═══ PROVIDED INFORMATION

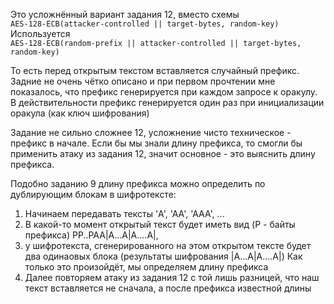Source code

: Это усложнённый вариант задания 12, вместо схемы   
`AES-128-ECB(attacker-controlled || target-bytes, random-key)`  
Используется  
`AES-128-ECB(random-prefix || attacker-controlled || target-bytes, random-key)`  

То есть перед открытым текстом вставляется случайный префикс.
Задние не очень чётко описано и при первом прочтении мне показалось, что префикс генерируется при каждом запросе к оракулу.
В действительности префикс генерируется один раз при инициализации оракула (как ключ шифрования)

Задание не сильно сложнее 12, усложнение чисто техническое - префикс в начале. Если бы мы знали длину префикса, то смогли бы применить атаку из задания 12, значит основное - это выяснить длину префикса.

Подобно заданию 9 длину префикса можно определить по дублирующим блокам в шифротексте:
1. Начинаем передавать тексты 'A', 'AA', 'AAA', ...
2. В какой-то момент открытый текст будет иметь вид (P - байты префикса) PP..PAA|A...A|A....A|, 
3. у шифротекста, сгенерированного на этом открытом тексте будет два одинаовых блока (результаты шифрования |A...A|A....A|) Как только это произойдёт, мы определяем длину префикса
4. Далее повторяем атаку из задания 12 с той лишь разницей, что наш текст вставляется не сначала, а после префикса известной длины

══════

PROBLEM DESCRIPTION:
Reproduce the listing starting at its first line and ending at the line containing "Задание не сильно", including both. Leave the pictures out of your answer.

RESPONSE:
Source code

: Это усложнённый вариант задания 12, вместо схемы   
`AES-128-ECB(attacker-controlled || target-bytes, random-key)`  
Используется  
`AES-128-ECB(random-prefix || attacker-controlled || target-bytes, random-key)`  

То есть перед открытым текстом вставляется случайный префикс.
Задние не очень чётко описано и при первом прочтении мне показалось, что префикс генерируется при каждом запросе к оракулу.
В действительности префикс генерируется один раз при инициализации оракула (как ключ шифрования)

Задание не сильно сложнее 12, усложнение чисто техническое - префикс в начале. Если бы мы знали длину префикса, то смогли бы применить атаку из задания 12, значит основное - это выяснить длину префикса.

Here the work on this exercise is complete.